Strategy Pattern Implementation for JSON Processing

The Strategy pattern provides a way to encapsulate a family of algorithms and make them interchangeable. In this example, we refactored a rigid JSON converter into a more flexible strategy-based solution for processing different types of JSON data.

Before: Hard-Coded JSON Conversion

Previously, our UserPreferencesJsonConverter class contained hard-coded logic with explicit checks for specific JSON keys:

public class UserPreferencesJsonConverter : JsonConverter<IContextItem>
{
    private const string Categories = "Categories";
    private const string Thumbnail = "Thumbnail";
    
    public override IContextItem ReadJson(JsonReader reader, 
        Type objectType, IContextItem existingValue, 
        bool hasExistingValue, JsonSerializer serializer)
    {
        // Hard-coded key-checking logic
        if (obj.ContainsKey(Categories))
        {
            return obj.ToObject<PersonalCategoriesContext>(newSerializer);
        }
        if (obj.ContainsKey(Thumbnail))
        {
            return obj.ToObject<ThumbnailContext>(newSerializer);
        }
        throw new JsonSerializationException("Cannot deserialize the input JSON object to a known context type.");
    }
}

This approach violates the Open Closed Principle (OCP) because the class must be modified every time a new JSON format needs to be supported. Adding a new format requires changing the existing code, increasing the risk of regression bugs.

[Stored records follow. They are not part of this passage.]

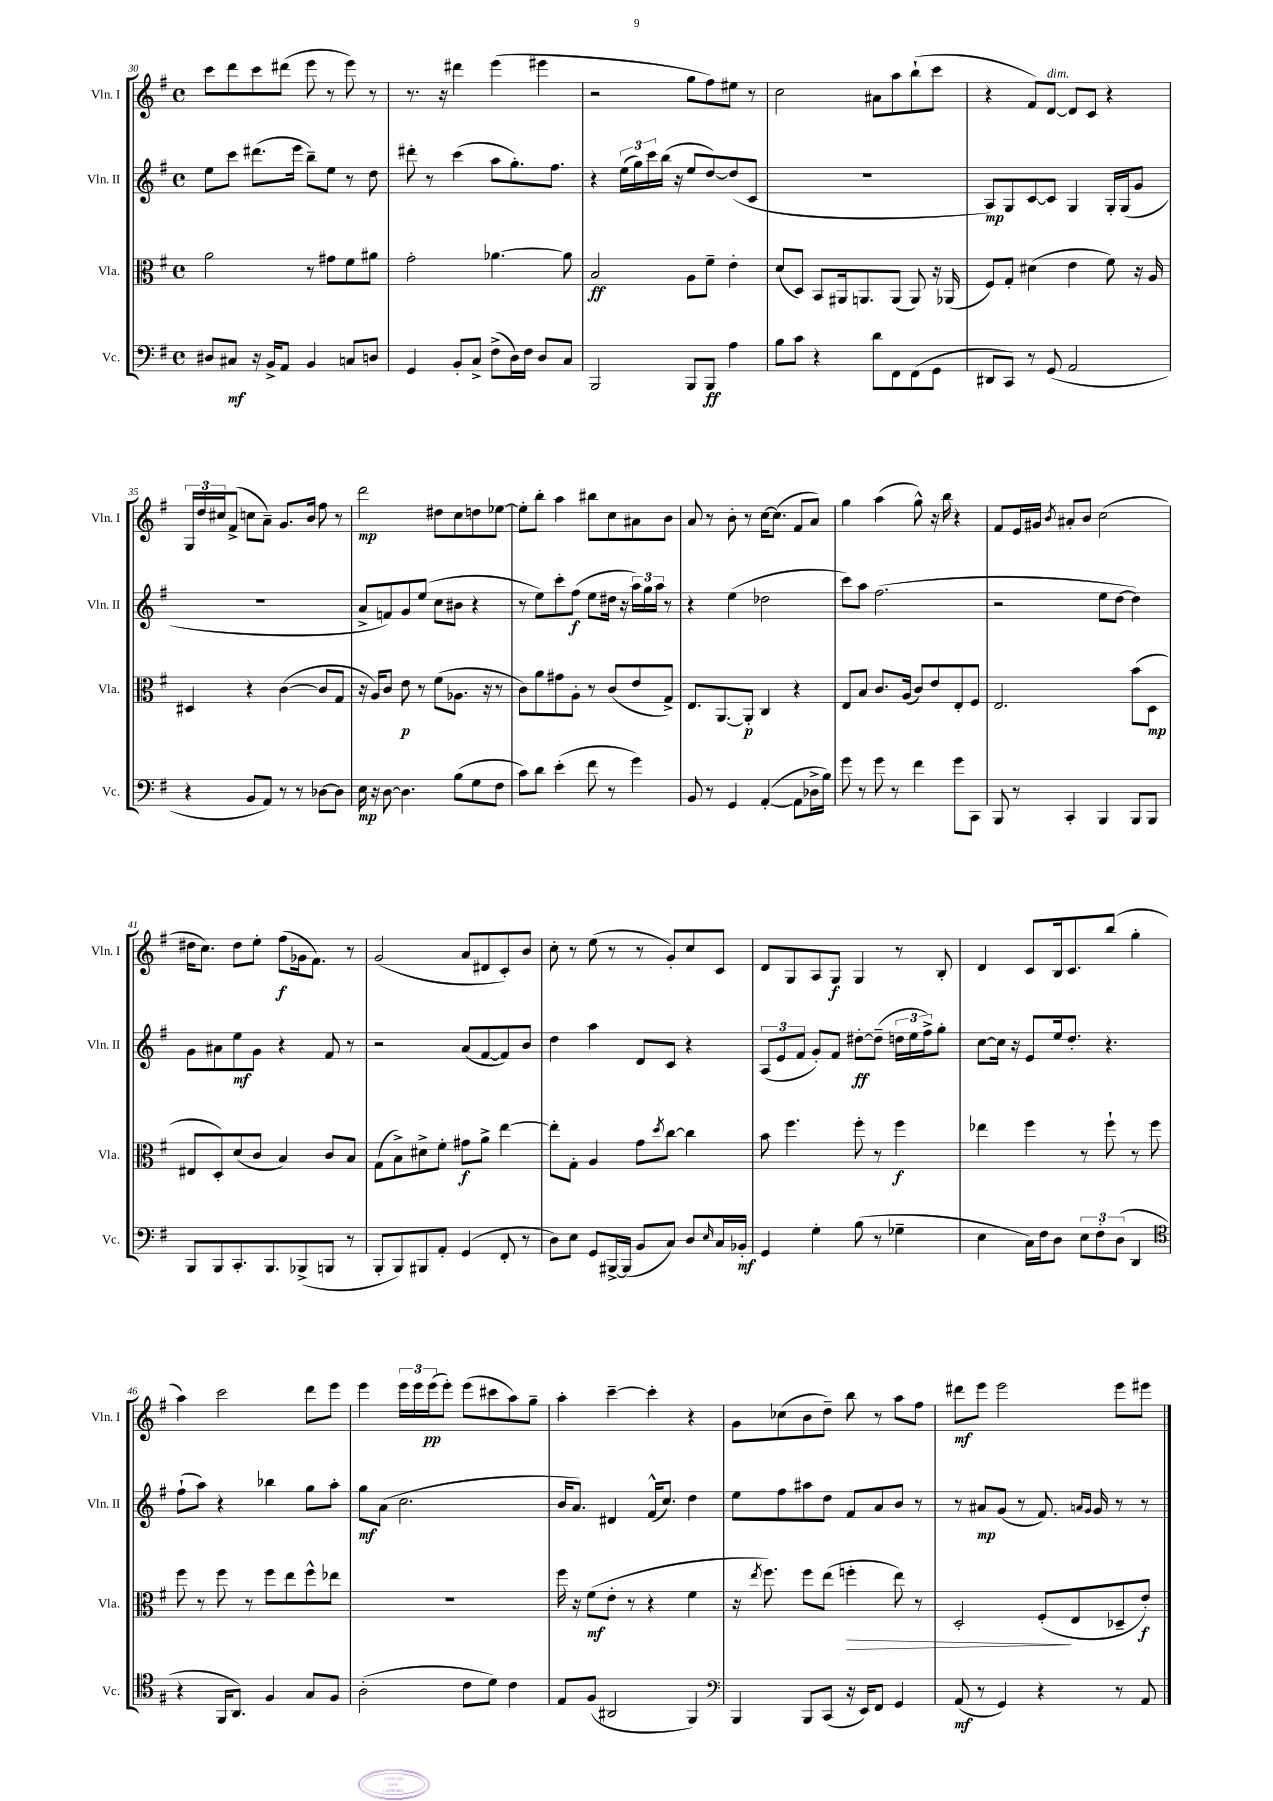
<<
\new StaffGroup <<
\new Staff = "s0" \with { instrumentName = "Vln. I" shortInstrumentName = "Vln. I" } {
    \clef treble \key g \major \defaultTimeSignature \time 4/4
    c'''8 d'''8 c'''8 dis'''8( e'''8 r8 e'''8) r8 |
    r8. r16 dis'''4 e'''4( eis'''4 |
    r2 g''8 fis''8) eis''8 r8 |
    c''2 ais'8 a''8 b''8-!( c'''8 |
    r4 fis'8) d'8~^\markup { \italic "dim." } d'8 c'8 r4 |
    \tuplet 3/2 { g16 d''16 cis''16 } fis'8->( c''8 a'8--) g'8. b'16 fis''8 r8 |
    d'''2\mp dis''8 c''8 d''8 ees''8~ |
    ees''8-. b''8-. a''4 bis''8 c''8 ais'8 b'8 |
    a'8 r8 b'8-. r8 c''16~ c''8.( fis'8 a'8) |
    g''4 a''4( g''8-^) r16 b''16 r4 |
    fis'8 e'16 gis'16 \acciaccatura { b'8 } ais'8-. b'8 c''2( |
    dis''16 c''8.) dis''8 e''8-. fis''8\f( ges'16 fis'8.) r8 |
    g'2( a'8 dis'8 c'8-.) b'8 |
    c''8-. r8 e''8( r8 r8 g'8-.) c''8 c'8 |
    d'8 g8 a8 g8\f g4 r8 b8-. |
    d'4 c'8 b16 c'8. b''8( g''4-. |
    a''4) c'''2 d'''8 e'''8 |
    e'''4 \tuplet 3/2 { e'''16 e'''16 e'''16\pp( } e'''8-.) e'''8( cis'''8 a''8) g''8-- |
    a''4-. c'''4~-- c'''4-. r4 |
    g'8 ces''8( b'8 d''8--) b''8 r8 a''8 fis''8 |
    dis'''8\mf e'''8 e'''2 e'''8 eis'''8 \bar "|." |
}
\new Staff = "s1" \with { instrumentName = "Vln. II" shortInstrumentName = "Vln. II" } {
    \clef treble \key g \major \defaultTimeSignature \time 4/4
    e''8 c'''8 dis'''8.( e'''16 b''8--) e''8 r8 d''8 |
    dis'''8-. r8 c'''4( a''8 g''8.-.) fis''8. |
    r4 \tuplet 3/2 { e''16( g''16) c'''16 } b''16( r16 e''8 d''8~) d''8( c'8 |
    R1 |
    a8\mp) g8 c'8~ c'8 g4 g16-. g16( g'8 |
    r1 |
    a'8-> f'8) g'8 e''8( c''8 bis'8 r4 |
    r8 e''8) c'''8-. fis''8\f( e''8 dis''16 r16 \tuplet 3/2 { a''16) g''16 a''16 } r8 |
    r4 e''4( des''2 |
    c'''8) a''8 fis''2.( |
    r2 e''8 d''8~ d''4) |
    g'8 ais'8 e''8\mf g'8 r4 fis'8 r8 |
    r2 a'8( fis'8~ fis'8) b'8 |
    d''4 a''4 d'8 c'8 r4 |
    \tuplet 3/2 { a8( e'8 fis'8 } g'8-.) fis'8 dis''8~-.\ff dis''8--( \tuplet 3/2 { d''16 e''16 fis''16->) } g''8-. |
    c''8~ c''16 r16 e'8 e''16 d''8.-. r4. |
    fis''8-!( a''8) r4 bes''4 g''8 a''8-. |
    g''8\mf a'8( c''2. |
    b'16 a'8.) dis'4 fis'16-^( c''8.) d''4 |
    e''8 fis''8 ais''8 d''8 fis'8 a'8 b'8 r8 |
    r8 ais'8\mp g'8( r8 fis'8.) \grace { a'16 g'16 } g'16 r8 r8 \bar "|." |
}
\new Staff = "s2" \with { instrumentName = "Vla." shortInstrumentName = "Vla." } {
    \clef alto \key g \major \defaultTimeSignature \time 4/4
    a'2 r8 gis'8 fis'8 ais'8 |
    g'2-. aes'4.~ aes'8 |
    b2\ff a8 fis'8-- e'4-. |
    d'8( d8) b,8 ais,16 a,8. a,8( a,8) r16 aes,16( |
    fis8) g8-. dis'4( e'4 fis'8) r16 a16 |
    dis4 r4 c'4~( c'8 g8 |
    r16 a16) c'8 e'8\p r8 fis'8( aes8. r16 r8 |
    c'8) a'8 gis'8 a8-. r8 c'8( e'8 g8->) |
    e8. a,8.~ a,8-.\p c4 r4 |
    e8 b8 c'8. a16( c'8) e'8 e8-. fis8 |
    e2. b'8( d8\mp |
    eis8 d8-.) d'8( c'8 b4) c'8 b8 |
    g8( b8->) dis'8-> fis'8-. gis'8\f a'8-> e''4~ |
    e''8-. g8-. a4 g'8 \acciaccatura { d''8 } c''8~ c''4 |
    b'8 fis''4. fis''8-. r8 fis''4\f |
    ees''4 fis''4 r8 fis''8-! r8 fis''8 |
    fis''8 r8 fis''8 r8 fis''8 e''8 fis''8-^ ees''8 |
    R1 |
    fis''16 r16 fis'8\mf( e'8-. r8 r4 fis'4 |
    r16 \acciaccatura { e''8 } fis''8.) fis''8 e''8( f''4-.\> e''8) r8 |
    d2-. fis8-.\!( e8 des8-- e'8-.\f) \bar "|." |
}
\new Staff = "s3" \with { instrumentName = "Vc." shortInstrumentName = "Vc." } {
    \clef bass \key g \major \defaultTimeSignature \time 4/4
    dis8 cis8\mf r16 b,16-> a,8 b,4 c8 d8 |
    g,4 b,8-. c8-> fis8->( d16) fis16 d8 c8 |
    b,,2 b,,8 b,,8\ff a4 |
    b8 c'8 r4 d'8 fis,8 fis,8( g,8 |
    dis,8 c,8) r8 g,8( a,2 |
    r4 b,8 a,8) r8 r8 des8~ des8 |
    e16\mp r16 d8~ d4. b8( g8 fis8 |
    c'8) d'8 e'4-.( fis'8 r8 g'4) |
    b,8 r8 g,4 a,4~-.( a,8 des16-> b16) |
    g'8 r8 g'8 r8 fis'4 g'8 c,8 |
    b,,8 r8 c,4-. b,,4 b,,8 b,,8 |
    b,,8 b,,8 c,8.-. b,,8. bes,,8->( b,,8 r8 |
    b,,8-. b,,8) bis,,8 a,8-. g,4( fis,8-. r8 |
    d8) e8 g,8 bis,,16~-> bis,,16( b,8 c8) d8 \grace { e16 } c16 bes,16-.\mf |
    g,4 g4-. b8( r8 ges4-- |
    e4 c16) fis16 d8 \tuplet 3/2 { e8 fis8-. d8( } d,4 |
    \clef tenor r4 fis,16 a,8.) fis4 g8 fis8 |
    a2-.( c'8 d'8) c'4 |
    e8 fis8( ais,2 fis,4) |
    \clef bass b,,4 b,,8 c,8( r16 e,16) fis,8 g,4 |
    a,8\mf( r8 g,4) r4 r8 a,8 \bar "|." |
}
>>
>>
\layout { \context { \Score currentBarNumber = #30 } }
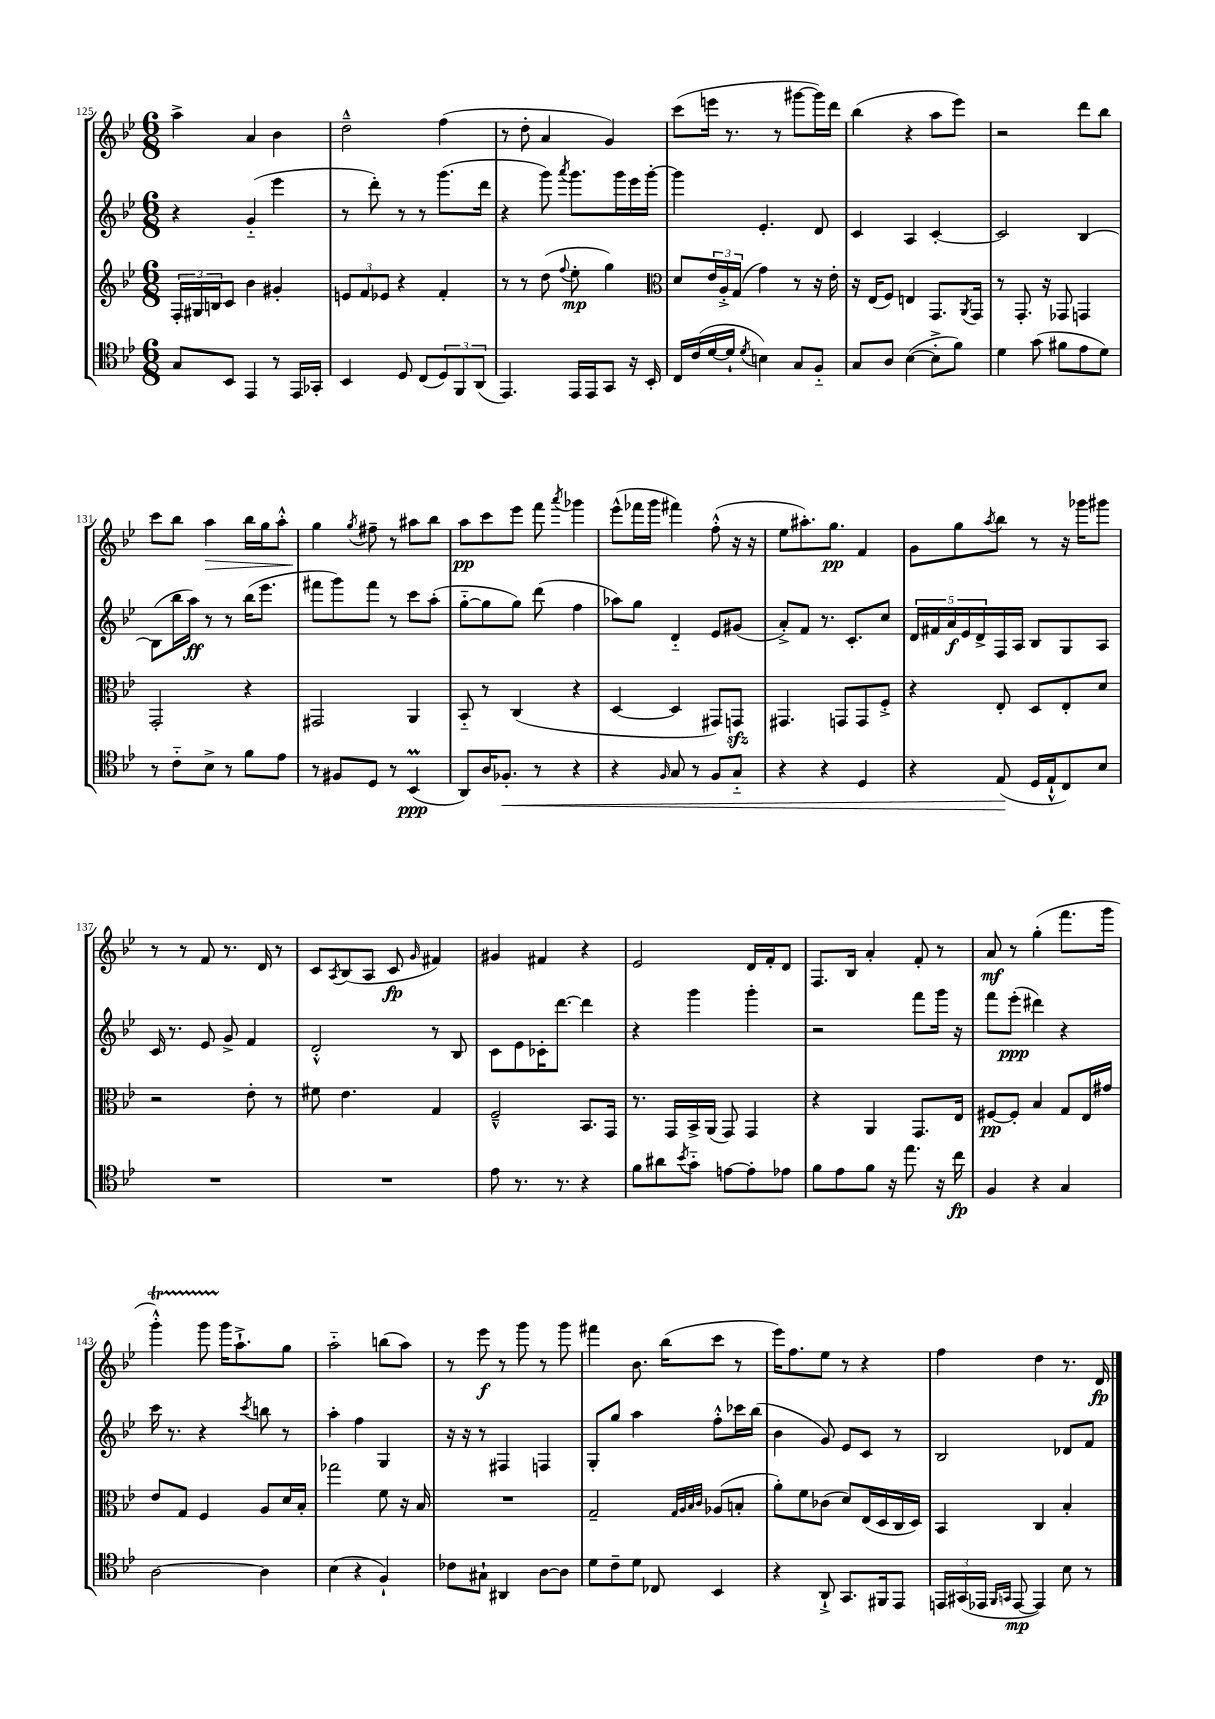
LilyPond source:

<<
\new StaffGroup <<
\new Staff = "s0" {
    \clef treble \key bes \major \numericTimeSignature \time 6/8
    a''4-> a'4 bes'4 |
    d''2---^ f''4( |
    r8 d''8-. a'4 g'4) |
    c'''8( e'''16 r8. r8 gis'''8~ gis'''16) d'''16 |
    bes''4( r4 a''8 ees'''8) |
    r2 d'''8 bes''8 |
    c'''8 bes''8 a''4\> bes''16 g''16 a''8-.-^ |
    g''4\! \acciaccatura { g''8 } fis''8-- r8 ais''8 bes''8 |
    a''8\pp c'''8 ees'''8 f'''8 \acciaccatura { a'''8 } ges'''4 |
    ees'''8-^( fes'''16 g'''16 fis'''4) f''8-.-^( r16 r16 |
    ees''8 ais''8.-.) g''8.\pp f'4 |
    g'8 g''8 \acciaccatura { a''8 } bes''8 r8 r16 ges'''16 gis'''8 |
    r8 r8 f'8 r8. d'16 r8 |
    c'8 \acciaccatura { a8 } bes8( a8 c'8\fp \grace { g'16 } fis'4) |
    gis'4 fis'4 r4 |
    ees'2 d'16 f'16-. d'8 |
    f8. bes16 a'4-. f'8-. r8 |
    a'8\mf r8 g''4-.( f'''8. g'''16 |
    g'''4-.-^\startTrillSpan) g'''8 g'''16\stopTrillSpan a''8.-!-> g''8 |
    a''2-_ b''8( a''8) |
    r8 ees'''8\f r8 g'''8 r8 g'''8 |
    fis'''4 bes'8. bes''16( c'''8 r8 |
    ees'''16) f''8. ees''8 r8 r4 |
    f''4 d''4 r8. d'16\fp \bar "|." |
}
\new Staff = "s1" {
    \clef treble \key bes \major \numericTimeSignature \time 6/8
    r4 g'4-_( ees'''4 |
    r8 d'''8-.) r8 r8 g'''8.( d'''16 |
    r4 g'''8) \acciaccatura { a'''8 } g'''8. g'''16 ees'''16 g'''16~-. |
    g'''4 ees'4.-. d'8 |
    c'4 a4 c'4~-. |
    c'2 bes4~ |
    bes8( bes''16 a''16\ff) r8 r8 bes''16( ees'''8. |
    fis'''8 g'''8) fis'''8 r8 c'''8 a''8-.( |
    g''8~-_ g''8 g''8) d'''8( f''4 |
    aes''8) g''8 d'4-_ ees'8 gis'8( |
    a'8-.->) f'8 r8. c'8.-. c''8 |
    \tuplet 5/4 { d'16 fis'16 a'16\f ees'16 d'16-> } f16 a16 bes8 g8 a8 |
    c'16 r8. ees'8 g'8-> f'4 |
    d'2-.-^ r8 bes8 |
    c'8 ees'8 ces'16-. d'''8.~ d'''4 |
    r4 g'''4 g'''4-. |
    r2 f'''8 g'''16 r16 |
    f'''8 ees'''8-.\ppp( dis'''4) r4 |
    c'''16 r8. r4 \acciaccatura { c'''8 } b''8 r8 |
    a''4-. f''4 g4 |
    r16 r16 r8 fis4 f4 |
    g8-. g''8 a''4 f''8-.-^ ces'''16 bes''16( |
    bes'4 g'8) ees'8 c'8 r8 |
    bes2 des'8 f'8 \bar "|." |
}
\new Staff = "s2" {
    \clef treble \key bes \major \numericTimeSignature \time 6/8
    \tuplet 3/2 { f16-. gis16 b16 } c'8 bes'4 gis'4-. |
    \tuplet 3/2 { e'8 f'8 ees'8 } r4 f'4-. |
    r8 r8 d''8( \appoggiatura { f''8 } ees''8-.\mp g''4) |
    \clef alto d'8 \tuplet 3/2 { ees'16 a16-.-> g16( } g'4) r8 r16 ees'16-. |
    r16 ees16( f8) e4 g,8. \acciaccatura { a,8 } g,16 |
    r8 g,8.-. r16 ges,8 g,4 |
    g,2-. r4 |
    gis,2 a,4 |
    bes,8-_ r8 c4( r4 |
    d4~ d4 gis,8) g,8\sfz |
    gis,4. g,8 g,8 f8-.-> |
    r4 ees8-. d8 ees8-. d'8 |
    r2 ees'8-. r8 |
    fis'8 ees'4. g4 |
    f2---^ bes,8. g,16 |
    r8. g,16 bes,16-> a,16( g,8) g,4 |
    r4 a,4 g,8. ees16 |
    fis8~\pp fis8-. bes4 g8 ees16 gis'16 |
    ees'8 g8 f4 a8 d'16 bes16-. |
    ges''2 f'8 r16 bes16 |
    R2. |
    g2-- \grace { g32 a32 bes32 c'32 } aes8( b8-. |
    a'8-.) f'8 ces'8( d'8) ees16( d16 c16 d16) |
    bes,4 c4 bes4-. \bar "|." |
}
\new Staff = "s3" {
    \clef tenor \key bes \major \numericTimeSignature \time 6/8
    g8 bes,8 ees,4 r8 ees,16 ges,16-. |
    bes,4 d8 c8( \tuplet 3/2 { d8) f,8 a,8( } |
    ees,4.) ees,16 ees,16 g,8 r16 bes,16-. |
    c16 c'16( d'16~ d'16-! \acciaccatura { d'8 } b4) g8 f8-_ |
    g8 a8 bes4~( bes8-.-> f'8) |
    d'4 g'8( fis'8 ees'8 d'8) |
    r8 c'8-_ bes8-> r8 f'8 ees'8 |
    r8 fis8 d8 r8 bes,4\prall\ppp( |
    a,8) a16 fes8.-.\< r8 r4 |
    r4 \grace { f16 } g8 r8 f8 g8-_ |
    r4 r4 d4 |
    r4 ees8\!( d16 ees16-!-^ c8) bes8 |
    R2. |
    R2. |
    ees'8 r8. r8. r4 |
    f'8 ais'8 \acciaccatura { bes'8 } g'8-_ e'8~ e'8-. ees'8 |
    f'8 ees'8 f'8 r16 ees''8. r16 c''16\fp |
    f4 r4 g4 |
    a2~ a4 |
    bes4( r4 f4-!) |
    ces'8 gis8-! ais,4 a8~ a8 |
    d'8 c'8-- d'8 ces8 bes,4 |
    r4 a,8-!-> g,8. fis,16 ees,8 |
    \tuplet 3/2 { e,16 gis,16( ees,16 } \grace { f,16 g,16 } ees,8~\mp ees,4) bes8 r8 \bar "|." |
}
>>
>>
\layout { \context { \Score currentBarNumber = #125 } }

After: Strategy Pattern Implementation

1. Define the Strategy Interface

public interface IJsonProcessor
{
    bool CanProcess(JObject json);
    object? Process(JObject json);
}

2. Implement Concrete Strategies

public class PersonalCategoriesJsonProcessor : IJsonProcessor
{
    private const string Categories = "Categories";
    
    public bool CanProcess(JObject json)
    {
        return json.ContainsKey(Categories);
    }
    
    public object? Process(JObject json)
    {
        return json.ToObject<PersonalCategoriesContext>();
    }
}

public class ThumbnailJsonProcessor : IJsonProcessor
{
    private const string Thumbnail = "Thumbnail";
    
    public bool CanProcess(JObject json)
    {
        return json.ContainsKey(Thumbnail);
    }
    
    public object? Process(JObject json)
    {
        return json.ToObject<ThumbnailContext>();
    }
}

3. Context Class Using the Strategies

public class UserPreferencesService : IUserPreferencesService
{
    private readonly ILogger<UserPreferencesService> _logger;
    private readonly IEnumerable<IJsonProcessor> _processors;
    
    public UserPreferencesService(
        ILogger<UserPreferencesService> logger, 
        IEnumerable<IJsonProcessor> processors)
    {
        _processors = Guard.VerifyArgumentNotNull(processors, nameof(processors));
        _logger = Guard.VerifyArgumentNotNull(logger, nameof(logger));
    }
    
    public object? ProcessJsonString(string? jsonString)
    {
        if (jsonString == null)
        {
            _logger.LogError("The provided JSON string is null");
            return null;
        }
        var json = JObject.Parse(jsonString);
        var handler = _processors.FirstOrDefault(h => h.CanProcess(json));
        if (handler != null)
        {
            return handler.Process(json);
        }
        _logger.LogError("No handler found for the JSON: {Json}", jsonString);
        return null;
    }
}

4. Register Strategies with Dependency Injection

services.AddSingleton<IJsonProcessor, PersonalCategoriesJsonProcessor>();
services.AddSingleton<IJsonProcessor, ThumbnailJsonProcessor>();

This registration pattern leverages a key behavior of most DI containers: when multiple implementations of the same interface are registered, injecting IEnumerable<IJsonProcessor> will provide all registered implementations in the order they were defined. This is crucial for our strategy pattern implementation as it allows the UserPreferencesService to automatically receive all JSON processors without modification. If we had injected just IJsonProcessor (without the IEnumerable), only the last registered implementation would be available, defeating the purpose of our flexible processor system. When adding a new JSON processor, simply register it in the DI container and it becomes immediately available to all consumers of IEnumerable<IJsonProcessor> without any code changes in those consumers - a perfect demonstration of the Open/Closed Principle in action.

This strategy pattern implementation adheres to the Open/Closed Principle by allowing the system to be extended with new JSON processors without modifying existing code. Adding support for a new JSON format is simply a matter of:

Creating a new class that implements IJsonProcessor
Registering it with the dependency injection container

The core processing logic in UserPreferencesService remains unchanged, reducing the risk of introducing bugs while enhancing the system's capability.